Beobachtungsbogen für Kita und Kindergarten

„Leben heißt Beobachten“:

Dieses Zitat wird dem römischen Schriftsteller Plinius zugeschrieben und es beschreibt kurz und knapp die wichtigsten Alltagsprozesse in Krippen, Kitas und Horten. Kinder lernen voneinander durch Beobachtung und Nachahmung und gerade jüngere Kinder oder solche, die erst seit kurzer Zeit eine Gemeinschaftseinrichtung besuchen nehmen oft zunächst eine beobachtende Rolle ein, bevor sie selbst aktiv werden und ihre Umwelt erobern. Die Beobachtung ist jedoch auch eine wichtige Aufgabe der pädagogischen Fachkräfte, ohne die eine individuelle Entwicklungsbegleitung nicht möglich ist. Neben der freien Beobachtung nutzen die meisten Einrichtungen vorgefertigte Beobachtungsbögen, um den Entwicklungsstand der Kinder in den einzelnen Teilbereichen wie Motorik, Sozialverhalten, Sprache, Interessen usw. besser einschätzen und bewerten zu können. Nicht zuletzt dient der Beobachtungsbogen im Kindergarten als Grundlage für Elterngespräche sowie als Instrument für die Kooperation mit Behörden, Therapeuten und Ärzten.
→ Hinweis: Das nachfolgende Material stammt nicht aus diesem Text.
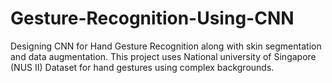 # Gesture-Recognition-Using-CNN
Designing CNN for Hand Gesture Recognition along with skin segmentation and data augmentation. 
This project uses National university of Singapore (NUS II) Dataset for hand gestures using complex backgrounds.
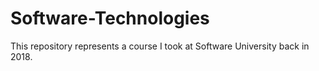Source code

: # Software-Technologies
This repository represents a course I took at Software University back in 2018.
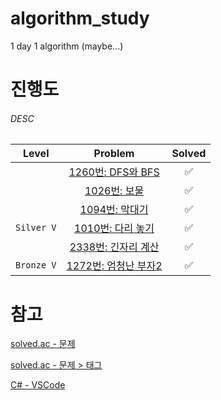 # algorithm_study
1 day 1 algorithm (maybe...)

# 진행도
###### DESC
| Level | Problem | Solved |
|:---:|:---:|:---:|
|  | [1260번: DFS와 BFS](https://www.acmicpc.net/problem/1260) | :white_check_mark: |
|  | [1026번: 보물](https://www.acmicpc.net/problem/1026) | :white_check_mark: |
|  | [1094번: 막대기](https://www.acmicpc.net/problem/1094) | :white_check_mark: |
| `Silver V` | [1010번: 다리 놓기](https://www.acmicpc.net/problem/1010) | :white_check_mark: |
|  | [2338번: 긴자리 계산](https://www.acmicpc.net/problem/2338) | :white_check_mark: |
| `Bronze V` | [1272번: 엄청난 부자2](https://www.acmicpc.net/problem/1271) | :white_check_mark: |

# 참고
[solved.ac - 문제](https://solved.ac/problems/level)

[solved.ac - 문제 > 태그](https://solved.ac/problems/tags)

[C# - VSCode](https://learn.microsoft.com/ko-kr/dotnet/core/tutorials/with-visual-studio-code?pivots=dotnet-8-0)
Aber: Welche Beobachtungsbögen für Krippe und Kita gibt es überhaupt? Wie werden diese eingesetzt und ausgewertet? Welchen Vorteil hat ein vorgefertigter Beobachtungsbogen für Kita oder Krippe gegenüber der freien Beobachtung? Diese Fragen soll der nachfolgende Text beantworten.

 

Freie Beobachtung oder Beobachtungsbogen – Welche Vor- und Nachteile bieten die einzelnen Verfahren?

 

Das Beobachten von Kindern gehört zweifellos zu den wichtigsten Aufgaben von pädagogischem Fachpersonal. Es kommt jedoch auf die Qualität der Beobachtung an und darauf, wie reflektiert der Beobachter mit der eigenen Wahrnehmung umgeht. Die häufigste Form der Beobachtung im pädagogischen Alltag ist sicherlich die freie Beobachtung. Der Vorteil liegt auf der Hand: Man braucht dazu keinen vorgefertigten Beobachtungsbogen, sondern beobachtet spontan oder zielgerichtet ein Kind bzw. eine Kindergruppe bei seinem bzw. ihrem Tun. Im Idealfall werden die Beobachtungen notiert und später gemeinsam mit Kolleginnen und Kollegen ausgewertet. Aus den Beobachtungsergebnissen können dann individuelle Förderschwerpunkte und pädagogische Maßnahmen abgeleitet werden. Das Problem bei der freien Beobachtung besteht aber darin, dass sie sehr subjektiv ist und keine Vergleichswerte liefert.

 

Praxisbeispiel:

Erzieherin Meike beobachtet, dass Louisa (3,8 Jahre) beim Sprechen noch viele grammatikalische Fehler macht. Auch die Lautbildung empfindet die pädagogische Fachkraft als auffällig fehlerhaft. Meike hat selbst zwei Kinder, die schon im Alter von zwei Jahren fehlerfrei Sätze bilden konnten. Sie notiert ihre Beobachtungen und nimmt sich vor, Louisa im sprachlichen Bereich mehr zu fördern und das Gespräch mit den Eltern zu suchen – Meike sieht dringenden Handlungsbedarf und glaubt, dass eine zusätzliche Förderung durch einen Logopäden wichtig ist.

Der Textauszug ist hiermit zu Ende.